Sackett
by Louis L'Amour
  

Review by
Robert Wilfred Franson

Bantam, New York; 1961
151 pages

May 2005

  

It was getting close to sundown when I fetched through a keyhole pass into a high mountain valley without growth of any kind. Bleak and lonely under the sky, it was like a granite dish, streaked here and there with snow or ice that lay in the cracks.

Timberline was a thousand feet below me, and I was close under the night-coming sky, with a shivering wind, scarcely more than a breath for strength, blowing along the valley. All I could hear was the sound of my horses' hoofs and the creak of my saddle. ...

Off to the left lay a sheet of ghost water, a high cold lake fed by melting snow, scarcely stirred by that breath of wind. It lay flat and still ...


  
A Sackett in the West

As is typical of most Louis L'Amour novels, Sackett is a fairly short book, a genre Western novel by one of the masters of the form. It's a good one, solid-built of true Western materials. In the above passage near the start of Sackett, the narrator William Tell Sackett is following an odd, old trail into the high San Juan Mountains of Colorado. It is wild, beautiful, dangerous country.

Louis L'Amour tends to write novels with rather straightforward plots, and straightforward values. He does not have the space to make the characterizations too subtle, but the main people have some depth and breadth, and the reader cares how they make out. Like Tell Sackett, his heroes often are minimally schooled, but they favor reading to improve themselves while in lonely camps where other sorts of men concentrate on drinking. The Sacketts tend to be slow to anger, but ready when necessary to fight for what's right.
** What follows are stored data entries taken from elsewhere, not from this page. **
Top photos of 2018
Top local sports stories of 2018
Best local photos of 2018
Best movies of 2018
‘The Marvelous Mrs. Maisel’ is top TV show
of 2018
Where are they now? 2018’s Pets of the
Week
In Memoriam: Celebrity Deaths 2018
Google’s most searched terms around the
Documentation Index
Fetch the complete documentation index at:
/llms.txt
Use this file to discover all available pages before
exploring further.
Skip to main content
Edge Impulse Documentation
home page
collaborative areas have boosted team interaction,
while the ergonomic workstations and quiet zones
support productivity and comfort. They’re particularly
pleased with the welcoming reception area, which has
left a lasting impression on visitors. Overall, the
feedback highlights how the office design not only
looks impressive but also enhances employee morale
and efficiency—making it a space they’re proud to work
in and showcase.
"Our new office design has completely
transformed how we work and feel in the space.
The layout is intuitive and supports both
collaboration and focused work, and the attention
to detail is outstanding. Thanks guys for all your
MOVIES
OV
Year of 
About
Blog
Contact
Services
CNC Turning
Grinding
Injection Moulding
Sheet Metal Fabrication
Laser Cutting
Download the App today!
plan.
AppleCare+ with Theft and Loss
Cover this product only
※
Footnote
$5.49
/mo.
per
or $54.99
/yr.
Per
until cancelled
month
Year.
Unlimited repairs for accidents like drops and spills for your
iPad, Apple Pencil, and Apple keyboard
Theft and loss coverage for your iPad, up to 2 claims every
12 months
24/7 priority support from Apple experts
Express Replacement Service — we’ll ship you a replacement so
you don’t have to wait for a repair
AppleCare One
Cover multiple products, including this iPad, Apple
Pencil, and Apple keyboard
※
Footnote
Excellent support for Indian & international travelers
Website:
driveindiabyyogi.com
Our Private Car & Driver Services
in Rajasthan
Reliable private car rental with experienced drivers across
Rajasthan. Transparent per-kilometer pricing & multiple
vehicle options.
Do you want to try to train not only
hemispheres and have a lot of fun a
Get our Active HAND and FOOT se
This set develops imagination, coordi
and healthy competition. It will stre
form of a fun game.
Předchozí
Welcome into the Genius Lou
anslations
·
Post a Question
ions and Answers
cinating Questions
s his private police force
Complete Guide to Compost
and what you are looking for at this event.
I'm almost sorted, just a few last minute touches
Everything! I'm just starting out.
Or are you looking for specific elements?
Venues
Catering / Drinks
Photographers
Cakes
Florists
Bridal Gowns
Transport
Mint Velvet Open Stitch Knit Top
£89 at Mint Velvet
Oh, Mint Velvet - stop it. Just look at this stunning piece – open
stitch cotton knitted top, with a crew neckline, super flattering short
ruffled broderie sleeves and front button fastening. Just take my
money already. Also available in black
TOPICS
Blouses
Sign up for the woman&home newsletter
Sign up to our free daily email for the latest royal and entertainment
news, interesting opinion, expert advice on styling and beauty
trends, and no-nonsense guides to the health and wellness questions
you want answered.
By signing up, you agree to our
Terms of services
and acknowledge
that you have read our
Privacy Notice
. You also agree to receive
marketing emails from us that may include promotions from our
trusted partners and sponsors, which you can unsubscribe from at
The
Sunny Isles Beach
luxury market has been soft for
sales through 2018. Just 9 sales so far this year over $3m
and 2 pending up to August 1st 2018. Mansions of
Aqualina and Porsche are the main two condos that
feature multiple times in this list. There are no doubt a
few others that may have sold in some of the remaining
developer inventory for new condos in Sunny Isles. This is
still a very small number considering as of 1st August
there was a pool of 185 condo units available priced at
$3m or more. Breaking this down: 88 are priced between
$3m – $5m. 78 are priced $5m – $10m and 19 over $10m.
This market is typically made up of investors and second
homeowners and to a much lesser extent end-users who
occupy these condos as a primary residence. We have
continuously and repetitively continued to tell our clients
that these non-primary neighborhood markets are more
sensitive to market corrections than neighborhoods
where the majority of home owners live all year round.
The prospect of gold riches in the ground; gambling, romance, and gunfighting; the high wild mountains; cold winter survival; and even town planning — make up the substance of Sackett. Told in first person as by Tell Sackett of that distinctive family of Westering pioneers, it's an exciting story.
  

Sackett family, Sackett series

The Sackett series is L'Amour's most famous, and — including its outrider novels — his longest set of related stories. As he wrote more novels, L'Amour extended the Sackett family saga forward a few years, and backward a couple of centuries.

Of the series' core novels in the American West after the Civil War, Sackett — set in 1874-1875 — is one of the earliest written, and I think as good a place as any to start. The first I myself read was Mojave Crossing. The official Louis L'Amour site gives the chronological sequence of Sackett novels, with some short stories slipped in for good measure.
  

Truths in the wilderness

In L'Amour's own commentary on Sackett, a couple of passages particularly struck me. As usual he knows the real locale behind his story:

I had good binoculars with me ... and often I'd sit for a half hour or so just studying the country, watching the animals, and seeking out trails or possible routes. However, in that high country, as in many such places, following trails was always good business. Somebody had gone that way, and if it was worn, many people had, so it was passable. Many routes that seem good end in steep drop-offs, and one has to climb all the way back. If there is a trail, stay with it. That's my advice. Look around if you like but when you move on, stick to the trail.

Even today, in American wilderness that is designated parkland in forest or desert, becoming seriously lost is an adventure you may not survive to tell about. Again:

In my years of wandering about in wild places, often alone, I have never taken unnecessary chances, and anyone who does is a fool. Recklessness is not bravery. I am inclined to agree with the explorer Roald Amundsen [first to reach the South Pole] that what we call adventure is simply bad planning.

Louis L'Amour
both quotes from the section on Sackett, in
The Sackett Companion

Very good points of advice, from someone who knows. Either may save your life.

Take a foray into the pioneer wilderness of the American West in Sackett. A fine story, and a good trail-blazer or introduction to the series.